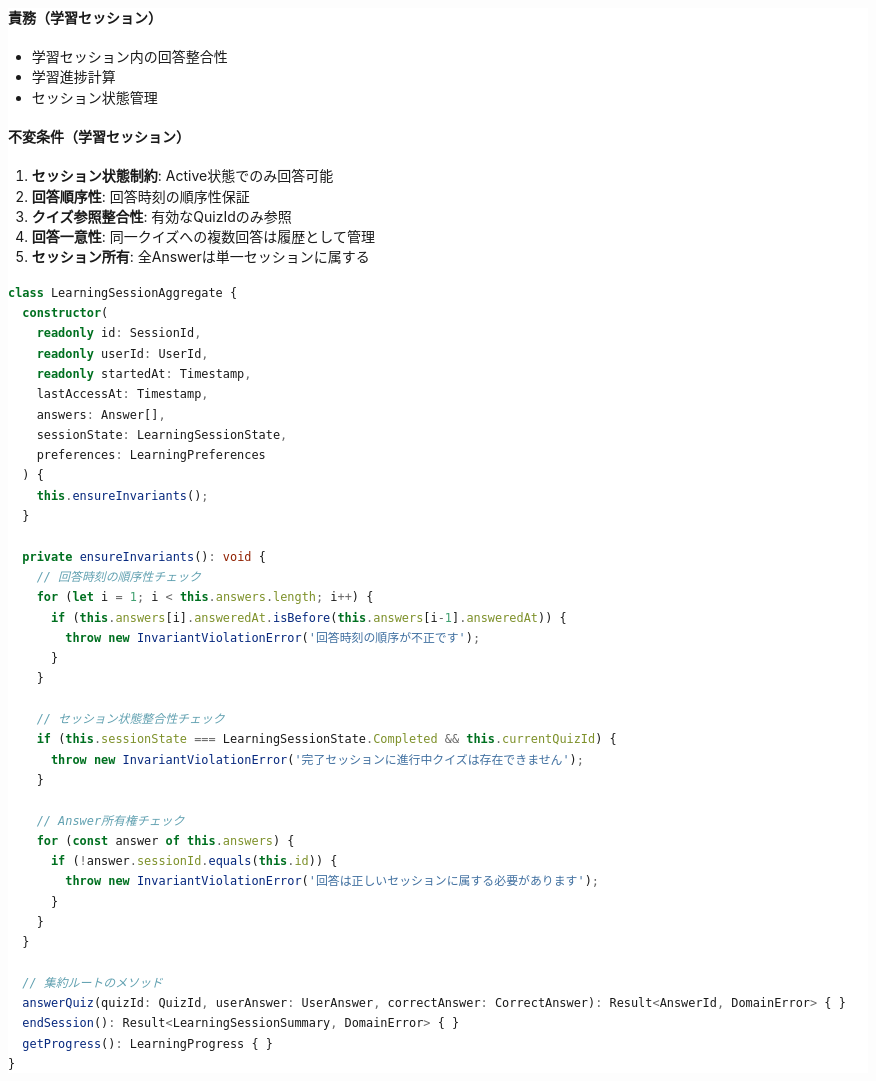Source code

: #### 責務（学習セッション）

- 学習セッション内の回答整合性
- 学習進捗計算
- セッション状態管理

#### 不変条件（学習セッション）

1. **セッション状態制約**: Active状態でのみ回答可能
2. **回答順序性**: 回答時刻の順序性保証
3. **クイズ参照整合性**: 有効なQuizIdのみ参照
4. **回答一意性**: 同一クイズへの複数回答は履歴として管理
5. **セッション所有**: 全Answerは単一セッションに属する

```typescript
class LearningSessionAggregate {
  constructor(
    readonly id: SessionId,
    readonly userId: UserId,
    readonly startedAt: Timestamp,
    lastAccessAt: Timestamp,
    answers: Answer[],
    sessionState: LearningSessionState,
    preferences: LearningPreferences
  ) {
    this.ensureInvariants();
  }

  private ensureInvariants(): void {
    // 回答時刻の順序性チェック
    for (let i = 1; i < this.answers.length; i++) {
      if (this.answers[i].answeredAt.isBefore(this.answers[i-1].answeredAt)) {
        throw new InvariantViolationError('回答時刻の順序が不正です');
      }
    }

    // セッション状態整合性チェック
    if (this.sessionState === LearningSessionState.Completed && this.currentQuizId) {
      throw new InvariantViolationError('完了セッションに進行中クイズは存在できません');
    }

    // Answer所有権チェック
    for (const answer of this.answers) {
      if (!answer.sessionId.equals(this.id)) {
        throw new InvariantViolationError('回答は正しいセッションに属する必要があります');
      }
    }
  }

  // 集約ルートのメソッド
  answerQuiz(quizId: QuizId, userAnswer: UserAnswer, correctAnswer: CorrectAnswer): Result<AnswerId, DomainError> { }
  endSession(): Result<LearningSessionSummary, DomainError> { }
  getProgress(): LearningProgress { }
}
```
++++++
Directions: Work through the records line by line, and once you reach the final line, report only how many held "DomainError".

Exercise solution: 2